Цепляясь друг за друга, шатаясь и падая, вы карабкались вверх и орали "Child in Time" – одну из главных песен нашего репертуара. Как и песня "Хоп-хей-гоп", она имела одно огромное достоинство: после короткого зачина на английском языке можно было просто вопить сколько угодно во всю дурь. Только в случае "Child in Time" вопли эти были не радостные, а тоскливые, как волчий вой на луну.

Будучи записным знатоком английского языка, я заводил известную мне часть песни:


Sweet child in time, you'll see the line

The line that's drawn between the good and the bad

See the blind man, he's shooting at the world

The bullets flying, they're taking toll

If you've been bad, Lord, I bet you have

And you've not been hit by flying lead

You'd better close your eyes

You'd better bow your head

Wait for the ricochet

Oh oh oh

Ah ah ah


Дальше я не помнил, да этого я не требовалось. Мои знания и так были уникальны с точки зрения друзей, и я мог к их восторгу повторять одни и те же слова сколько угодно раз. А потом мы начинали вместе орать: "Ууууу! Ууууу!" О, как мы орали! Конечно, никто из нас не мог взять такой высокой ноты, как Иен Гиллан, но громкостью мы ему точно не уступали. Не хочу показаться нескромным, но мы его даже превосходили, как показало его запоздалое выступление в Москве двадцать лет спустя.

Мы орали так, словно жизнь есть величайшее, невыносимое горе, и особенно жизнь в семнадцать лет.
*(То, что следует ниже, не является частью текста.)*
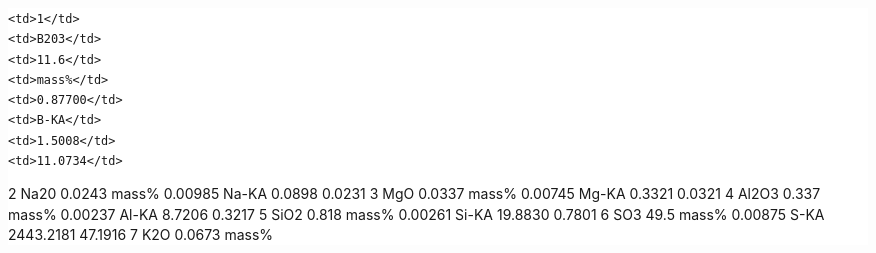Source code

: 	<td>1</td>
	<td>B203</td>
	<td>11.6</td>
	<td>mass%</td>
	<td>0.87700</td>
	<td>B-KA</td>
	<td>1.5008</td>
	<td>11.0734</td>
</tr>
<tr>
	<td>2</td>
	<td>Na20</td>
	<td>0.0243</td>
	<td>mass%</td>
	<td>0.00985</td>
	<td>Na-KA</td>
	<td>0.0898</td>
	<td>0.0231</td>
</tr>
<tr>
	<td>3</td>
	<td>MgO</td>
	<td>0.0337</td>
	<td>mass%</td>
	<td>0.00745</td>
	<td>Mg-KA</td>
	<td>0.3321</td>
	<td>0.0321</td>
</tr>
<tr>
	<td>4</td>
	<td>Al2O3</td>
	<td>0.337</td>
	<td>mass%</td>
	<td>0.00237</td>
	<td>Al-KA</td>
	<td>8.7206</td>
	<td>0.3217</td>
</tr>
<tr class="" >
	<td>5</td>
	<td>SiO2</td>
	<td>0.818</td>
	<td>mass%</td>
	<td>0.00261</td>
	<td>Si-KA</td>
	<td>19.8830</td>
	<td>0.7801</td>
</tr>
<tr>
	<td>6</td>
	<td>SO3</td>
	<td>49.5</td>
	<td>mass%</td>
	<td>0.00875</td>
	<td>S-KA</td>
	<td>2443.2181</td>
	<td>47.1916</td>
</tr>
<tr>
	<td>7</td>
	<td>K2O</td>
	<td>0.0673</td>
	<td>mass%</td>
Мы орали так, будто величайшим несчастьем для нас было родиться и ещё большим – не умереть как можно скорее. Как будто ничего хорошего в нашей жизни не произошло и нас не ждет ни единой секунды более-менее сносного существования.

Как орут все подростки, возраст которых почему-то считается веселым и беспечным.


Дитя во времени, сынок,

Увидишь, как слепой стрелок

На рубеже добра и зла

Пускает пули наугад.

Свинец смертельным наугад

Летит в того, кто виноват,

И собирает урожай.

И если сотворил ты зло (а кто не сотворил его?),

Зажмурь глаза и жди за это

Убийственного рикошета.


Казалось, мы никогда не выберемся из этой ямы.